Уроки русского | страница 88



Арт-поэзию Виктор показал мне под конец — извлек из черной пластиковой папки, которую все время держал под мышкой, пока мы ходили по Лувру, пару бледных фотокопий, извинился за качество…

— Вот это лампа, а это сушилка для белья.

— А почему под лампой написано «Сушилка для белья», а под сушилкой ничего не написано? — спросила я.

— А я работаю в манере Марселя Дюшана, — просто сказал Виктор. — Только я иду еще дальше.

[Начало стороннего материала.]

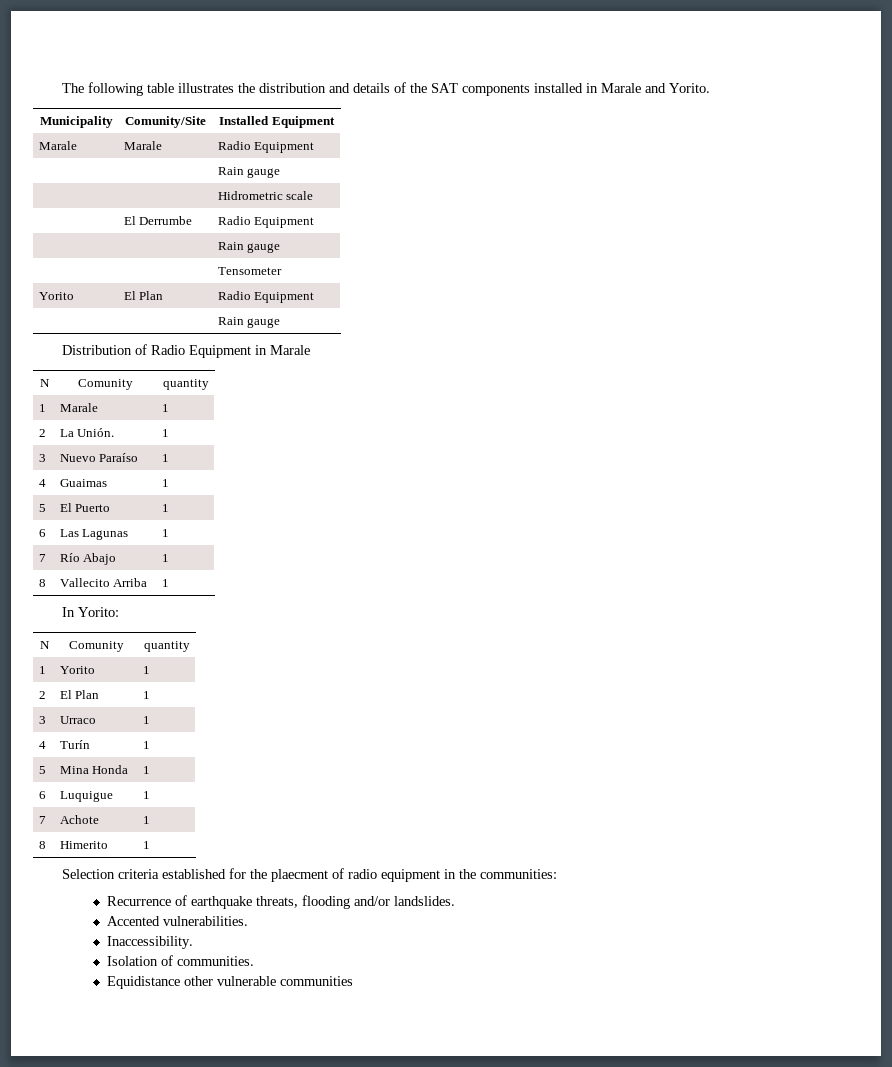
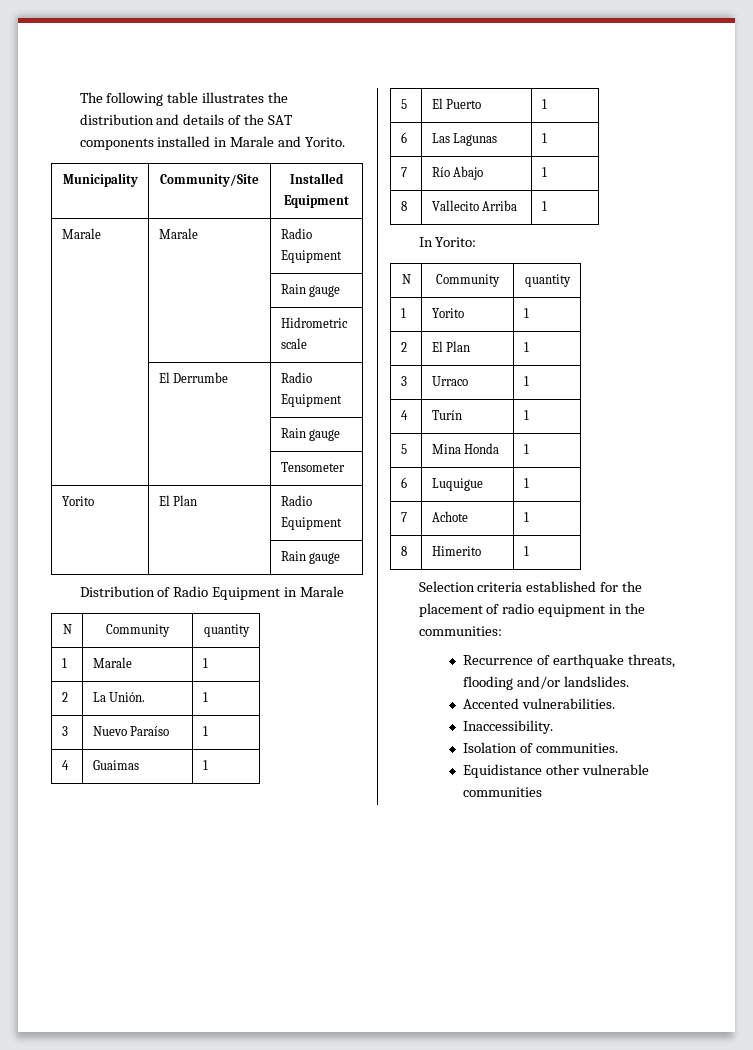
[125,116,206,128] Comunity/Site -> [160,174,259,187] Community/Site
[78,379,133,390] Comunity -> [106,624,170,637] Community
[68,641,124,652] Comunity -> [436,274,500,287] Community
[270,869,328,882] plaecment -> [418,603,483,617] placement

Я решила больше ничего не спрашивать и разобраться пока с материалом для верлибра. Там, где была изображена лампа под названием «Сушилка для белья», расплывчатыми кольцами извивалось стихотворение про принцессу, а рядом с безымянной сушилкой чернела другая спираль — про жабу.

«Препарировал царевну-лягушку, в общем», — наверняка сказала бы тетя Люся.

Но мне пришлось услышать от нее нечто другое.

— Вы где это ходите? — грозно спросила тетя Люся и заправила под косынку непокорную прядь. — У меня остыло все.

— По работе надо было срочно съездить, — уклончиво сказала я.

— Мы были в Лувре! — радостно добавил Сережа. — Видели шулера с бубновым тузом.

Тетя Люся посмотрела на нас так, словно Сережа сказал «в Монте-Карло», и в ее беспощадных изумрудных глазах отразился настоящий шулер с бубновым тузом, то есть я.

— Здесь у нее один ребенок не евши сидит, а другого она по Лувру с тузами таскает. Хорошо, я дома была, котлет наготовила…

— Мы уже поели, тетя Люся, — продолжает Сережа. — Мы ели бутерброды с ветчинкой!

Он знает, что мне приятно, когда говорят «бутерброд», а не «сэндвич» и «ветчинка», а не «жамбон», как иногда прорывается даже у Груши в домашнем русском языке. Но он и не догадывается, что «бутерброд» у тети Люси в обеденное время — ругательное слово.

— Так, — медленно сказала она, и зловещая пауза подсказала мне, что это слово у нее не последнее. — Сухомяткой, значит, решила всех извести. Мало того, и не предупредила даже, понеслась. Ну, ладно, вы с Гийомом сами как хотите, что мне. Но детей-то пожалей. Катя уже и есть отвыкла по-человечески.

Так прошли две недели сентября. Пока тетя Люся встречала и провожала школьницу Катю и одна гуляла по Парижу, мы с Сережей искали няню. Когда я совсем уже было потеряла надежду, она нашлась — моя Надежда, высокая, вся светлая, точно фарфоровая, русская девочка из Таллина. Она жила на соседней станции и училась в Сорбонне на филфаке. Мы договорились, что Надежда останется с Сережей в следующий понедельник, как раз после отъезда тети Люси. Тете Люсе я решила Надежду не показывать — мало ли что, вдруг они друг друга испугаются, и тогда или я лишусь няни, или тетя Люся вздумает остаться и помогать нам бесконечно.